An MHCLG spokesperson says: “Our multi-billion-pound interventions will protect leaseholders in the highest-risk buildings from the unaffordable costs of replacing unsafe cladding, and will ensure no leaseholder will ever pay more than £50 a month.
“This will reassure lenders that where cladding removal is needed, costs will not be a barrier or mean that mortgage payments become unmanageable.
“We’re also establishing new regulators to ensure homes are made and kept safer in future – and we continue to work with the industry to make sure these measures help get the housing market back on track.”
Some mortgage brokers have been able to refinance those in affected properties by extending their existing mortgage terms or negotiating a new product with the existing lenders, however transferring to a new mortgage lender has been impossible.
So, how damaging will this debacle be for the mortgage market in the long term?
Steven Truman, director of cladding remediation specialists Cladding Consulting, said: “While there is of course no guarantee that lenders will not look to another safety issue, so far this has not been mentioned and we expect that valuers will be able to value apartments correctly once cladding is removed, enabling lenders to lend.

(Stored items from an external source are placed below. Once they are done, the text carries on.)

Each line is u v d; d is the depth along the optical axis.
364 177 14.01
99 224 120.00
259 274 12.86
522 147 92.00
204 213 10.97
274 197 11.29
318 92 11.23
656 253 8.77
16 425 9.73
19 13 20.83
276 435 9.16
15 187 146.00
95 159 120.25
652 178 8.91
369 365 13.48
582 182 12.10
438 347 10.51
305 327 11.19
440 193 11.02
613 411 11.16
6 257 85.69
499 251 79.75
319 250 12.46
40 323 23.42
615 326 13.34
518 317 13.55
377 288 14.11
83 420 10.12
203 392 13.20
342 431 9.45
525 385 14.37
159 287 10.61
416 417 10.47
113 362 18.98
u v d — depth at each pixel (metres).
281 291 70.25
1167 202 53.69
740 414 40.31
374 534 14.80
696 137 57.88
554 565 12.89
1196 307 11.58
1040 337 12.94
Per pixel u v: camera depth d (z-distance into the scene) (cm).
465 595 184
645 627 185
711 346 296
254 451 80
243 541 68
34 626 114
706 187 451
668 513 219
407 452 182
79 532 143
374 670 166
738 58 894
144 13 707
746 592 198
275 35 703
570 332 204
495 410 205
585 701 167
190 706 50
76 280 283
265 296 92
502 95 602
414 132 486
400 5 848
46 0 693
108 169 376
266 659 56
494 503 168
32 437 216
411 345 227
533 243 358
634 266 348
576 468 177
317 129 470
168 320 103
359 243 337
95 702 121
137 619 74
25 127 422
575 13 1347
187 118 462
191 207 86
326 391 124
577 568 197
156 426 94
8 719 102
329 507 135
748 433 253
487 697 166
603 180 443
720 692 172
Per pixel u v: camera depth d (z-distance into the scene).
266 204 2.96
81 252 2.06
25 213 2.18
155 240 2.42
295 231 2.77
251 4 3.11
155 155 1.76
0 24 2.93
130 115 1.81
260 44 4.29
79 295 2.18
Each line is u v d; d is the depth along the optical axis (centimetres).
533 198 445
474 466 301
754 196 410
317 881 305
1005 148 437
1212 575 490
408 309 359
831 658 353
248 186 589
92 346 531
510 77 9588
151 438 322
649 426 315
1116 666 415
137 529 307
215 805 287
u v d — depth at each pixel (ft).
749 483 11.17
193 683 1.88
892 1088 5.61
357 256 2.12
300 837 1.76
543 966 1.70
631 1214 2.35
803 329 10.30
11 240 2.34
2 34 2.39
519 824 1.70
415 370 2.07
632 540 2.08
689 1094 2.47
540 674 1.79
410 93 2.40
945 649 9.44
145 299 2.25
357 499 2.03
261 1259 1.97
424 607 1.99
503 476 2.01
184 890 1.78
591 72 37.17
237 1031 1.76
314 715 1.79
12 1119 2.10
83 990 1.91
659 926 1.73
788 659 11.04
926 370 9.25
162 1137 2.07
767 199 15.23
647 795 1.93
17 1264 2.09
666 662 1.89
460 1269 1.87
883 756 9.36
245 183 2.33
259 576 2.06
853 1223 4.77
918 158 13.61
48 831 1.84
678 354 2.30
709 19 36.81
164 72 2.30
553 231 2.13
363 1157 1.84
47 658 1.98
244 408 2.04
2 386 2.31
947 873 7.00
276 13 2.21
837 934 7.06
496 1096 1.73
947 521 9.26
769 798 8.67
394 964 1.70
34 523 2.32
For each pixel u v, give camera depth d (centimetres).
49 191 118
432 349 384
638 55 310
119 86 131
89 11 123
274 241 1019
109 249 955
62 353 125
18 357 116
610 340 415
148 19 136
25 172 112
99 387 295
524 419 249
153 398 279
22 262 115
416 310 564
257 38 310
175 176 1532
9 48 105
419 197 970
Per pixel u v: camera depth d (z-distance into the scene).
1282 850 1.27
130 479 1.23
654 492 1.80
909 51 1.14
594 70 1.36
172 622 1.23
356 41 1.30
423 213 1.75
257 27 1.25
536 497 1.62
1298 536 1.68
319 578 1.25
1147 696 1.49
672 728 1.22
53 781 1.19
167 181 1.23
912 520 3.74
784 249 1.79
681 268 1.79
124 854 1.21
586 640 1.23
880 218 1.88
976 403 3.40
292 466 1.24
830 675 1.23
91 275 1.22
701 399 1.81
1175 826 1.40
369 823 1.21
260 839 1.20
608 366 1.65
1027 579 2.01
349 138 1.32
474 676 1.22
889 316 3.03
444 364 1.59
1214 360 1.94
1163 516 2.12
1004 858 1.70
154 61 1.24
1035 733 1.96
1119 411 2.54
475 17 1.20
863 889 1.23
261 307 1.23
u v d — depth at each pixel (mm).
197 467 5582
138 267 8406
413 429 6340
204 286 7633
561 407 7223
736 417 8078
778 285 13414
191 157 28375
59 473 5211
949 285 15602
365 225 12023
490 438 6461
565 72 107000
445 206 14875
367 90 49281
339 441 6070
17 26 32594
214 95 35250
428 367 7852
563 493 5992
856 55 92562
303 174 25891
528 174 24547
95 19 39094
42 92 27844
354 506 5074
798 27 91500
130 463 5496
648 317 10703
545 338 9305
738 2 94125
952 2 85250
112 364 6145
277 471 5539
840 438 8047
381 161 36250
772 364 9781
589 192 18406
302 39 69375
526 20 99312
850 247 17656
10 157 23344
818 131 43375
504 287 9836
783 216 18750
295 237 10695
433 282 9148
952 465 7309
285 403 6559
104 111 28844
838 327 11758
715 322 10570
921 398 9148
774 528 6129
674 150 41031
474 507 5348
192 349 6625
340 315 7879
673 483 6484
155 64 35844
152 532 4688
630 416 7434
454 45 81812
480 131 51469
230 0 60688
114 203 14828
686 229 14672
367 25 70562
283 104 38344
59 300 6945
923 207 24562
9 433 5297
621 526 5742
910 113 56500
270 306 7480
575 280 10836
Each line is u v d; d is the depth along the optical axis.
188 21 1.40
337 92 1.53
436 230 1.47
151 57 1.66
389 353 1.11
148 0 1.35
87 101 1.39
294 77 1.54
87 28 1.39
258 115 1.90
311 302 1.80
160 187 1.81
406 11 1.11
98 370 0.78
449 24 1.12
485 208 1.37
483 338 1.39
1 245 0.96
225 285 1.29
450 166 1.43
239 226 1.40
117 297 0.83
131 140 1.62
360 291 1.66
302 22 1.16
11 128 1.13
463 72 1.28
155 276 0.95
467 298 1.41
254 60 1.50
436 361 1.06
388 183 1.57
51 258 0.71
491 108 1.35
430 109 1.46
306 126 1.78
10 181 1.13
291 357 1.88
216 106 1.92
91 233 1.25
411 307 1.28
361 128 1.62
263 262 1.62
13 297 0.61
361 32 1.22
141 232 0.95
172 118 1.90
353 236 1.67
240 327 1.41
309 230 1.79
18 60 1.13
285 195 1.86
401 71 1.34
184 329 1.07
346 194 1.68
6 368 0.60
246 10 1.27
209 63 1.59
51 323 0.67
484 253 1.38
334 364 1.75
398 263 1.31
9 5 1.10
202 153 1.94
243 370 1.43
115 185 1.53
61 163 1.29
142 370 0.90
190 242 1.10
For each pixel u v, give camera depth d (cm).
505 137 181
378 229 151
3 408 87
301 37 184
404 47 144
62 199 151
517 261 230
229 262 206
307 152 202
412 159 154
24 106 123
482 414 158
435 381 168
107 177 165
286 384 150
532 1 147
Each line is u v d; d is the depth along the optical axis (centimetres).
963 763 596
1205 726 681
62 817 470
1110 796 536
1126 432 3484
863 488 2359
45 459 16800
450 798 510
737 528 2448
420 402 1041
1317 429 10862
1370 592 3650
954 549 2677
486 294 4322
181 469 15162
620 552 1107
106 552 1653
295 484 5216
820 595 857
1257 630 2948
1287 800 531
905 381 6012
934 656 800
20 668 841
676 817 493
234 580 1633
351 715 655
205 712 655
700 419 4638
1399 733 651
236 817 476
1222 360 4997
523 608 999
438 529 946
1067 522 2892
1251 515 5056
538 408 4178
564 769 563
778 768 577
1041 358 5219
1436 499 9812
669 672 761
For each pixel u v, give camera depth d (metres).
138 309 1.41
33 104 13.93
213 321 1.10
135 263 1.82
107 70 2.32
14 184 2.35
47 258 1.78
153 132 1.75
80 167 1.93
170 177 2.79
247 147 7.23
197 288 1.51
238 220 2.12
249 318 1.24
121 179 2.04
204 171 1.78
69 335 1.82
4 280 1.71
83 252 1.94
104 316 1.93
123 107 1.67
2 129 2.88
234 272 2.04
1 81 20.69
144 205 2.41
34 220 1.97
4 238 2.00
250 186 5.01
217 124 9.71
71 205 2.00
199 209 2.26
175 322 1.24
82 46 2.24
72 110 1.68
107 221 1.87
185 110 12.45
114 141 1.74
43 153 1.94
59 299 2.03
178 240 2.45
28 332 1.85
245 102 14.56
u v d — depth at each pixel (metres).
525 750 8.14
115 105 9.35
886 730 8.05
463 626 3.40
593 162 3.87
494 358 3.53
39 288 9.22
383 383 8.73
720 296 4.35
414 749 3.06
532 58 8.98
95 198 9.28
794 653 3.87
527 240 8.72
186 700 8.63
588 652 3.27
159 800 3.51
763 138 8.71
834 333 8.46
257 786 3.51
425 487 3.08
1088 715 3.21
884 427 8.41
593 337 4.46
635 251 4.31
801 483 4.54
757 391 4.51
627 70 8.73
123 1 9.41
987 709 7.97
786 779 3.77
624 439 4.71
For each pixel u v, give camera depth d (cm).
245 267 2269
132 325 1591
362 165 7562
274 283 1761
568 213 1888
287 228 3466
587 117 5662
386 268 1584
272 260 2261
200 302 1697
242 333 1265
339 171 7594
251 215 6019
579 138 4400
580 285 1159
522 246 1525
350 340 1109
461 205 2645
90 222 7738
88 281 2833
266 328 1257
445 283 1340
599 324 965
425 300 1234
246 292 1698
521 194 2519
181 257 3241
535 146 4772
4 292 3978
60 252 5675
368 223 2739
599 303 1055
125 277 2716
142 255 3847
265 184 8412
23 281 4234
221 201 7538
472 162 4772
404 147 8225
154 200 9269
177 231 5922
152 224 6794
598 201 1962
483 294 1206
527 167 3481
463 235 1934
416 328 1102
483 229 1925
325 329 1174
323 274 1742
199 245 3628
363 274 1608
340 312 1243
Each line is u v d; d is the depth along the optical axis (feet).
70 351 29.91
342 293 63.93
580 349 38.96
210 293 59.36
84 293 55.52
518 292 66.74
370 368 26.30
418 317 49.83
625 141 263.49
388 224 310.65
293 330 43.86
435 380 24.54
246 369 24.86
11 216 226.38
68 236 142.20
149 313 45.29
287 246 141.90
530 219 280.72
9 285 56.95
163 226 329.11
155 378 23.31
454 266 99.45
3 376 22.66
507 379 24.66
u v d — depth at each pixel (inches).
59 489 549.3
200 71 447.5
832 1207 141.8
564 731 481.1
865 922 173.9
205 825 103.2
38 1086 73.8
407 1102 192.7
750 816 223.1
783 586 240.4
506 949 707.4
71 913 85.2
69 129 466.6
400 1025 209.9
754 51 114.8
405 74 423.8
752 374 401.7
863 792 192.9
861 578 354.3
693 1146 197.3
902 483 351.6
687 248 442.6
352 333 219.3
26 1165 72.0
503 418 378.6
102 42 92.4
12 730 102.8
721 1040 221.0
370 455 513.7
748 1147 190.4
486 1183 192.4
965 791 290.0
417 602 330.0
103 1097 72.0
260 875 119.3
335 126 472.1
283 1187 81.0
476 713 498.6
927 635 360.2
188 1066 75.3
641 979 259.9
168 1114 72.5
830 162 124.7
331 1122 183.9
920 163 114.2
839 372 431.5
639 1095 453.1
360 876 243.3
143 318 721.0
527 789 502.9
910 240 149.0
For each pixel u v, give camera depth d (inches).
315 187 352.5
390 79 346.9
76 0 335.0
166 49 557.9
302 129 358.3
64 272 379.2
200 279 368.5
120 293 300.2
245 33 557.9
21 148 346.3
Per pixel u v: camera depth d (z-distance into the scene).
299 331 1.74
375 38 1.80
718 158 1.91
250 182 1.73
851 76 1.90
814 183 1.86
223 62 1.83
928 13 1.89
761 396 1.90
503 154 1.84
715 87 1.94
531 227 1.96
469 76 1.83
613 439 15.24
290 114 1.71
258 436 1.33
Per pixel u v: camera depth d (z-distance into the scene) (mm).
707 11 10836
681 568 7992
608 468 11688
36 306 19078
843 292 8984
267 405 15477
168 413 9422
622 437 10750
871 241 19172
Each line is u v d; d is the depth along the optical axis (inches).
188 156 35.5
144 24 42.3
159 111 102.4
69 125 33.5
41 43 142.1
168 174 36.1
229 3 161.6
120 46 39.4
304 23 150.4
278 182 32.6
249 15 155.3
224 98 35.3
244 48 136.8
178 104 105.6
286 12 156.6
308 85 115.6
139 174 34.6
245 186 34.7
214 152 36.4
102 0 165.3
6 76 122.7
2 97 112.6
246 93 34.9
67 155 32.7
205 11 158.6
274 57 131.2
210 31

“We do not believe that internal fire safety works, many of which are in place now, will stop valuers from undertaking their work and valuing properties at current market values."
Just Mortgage Brokers' Shave says: “Undoubtedly the cladding issue has had a major impact on the mortgage market. The new government plans are welcome. But until a full and acceptable solution for all is arrived at, the mortgage market will continue to suffer. Cladding has been an issue for far too long and the losers are the homeowners who are caught up in it all, through no fault of their own.”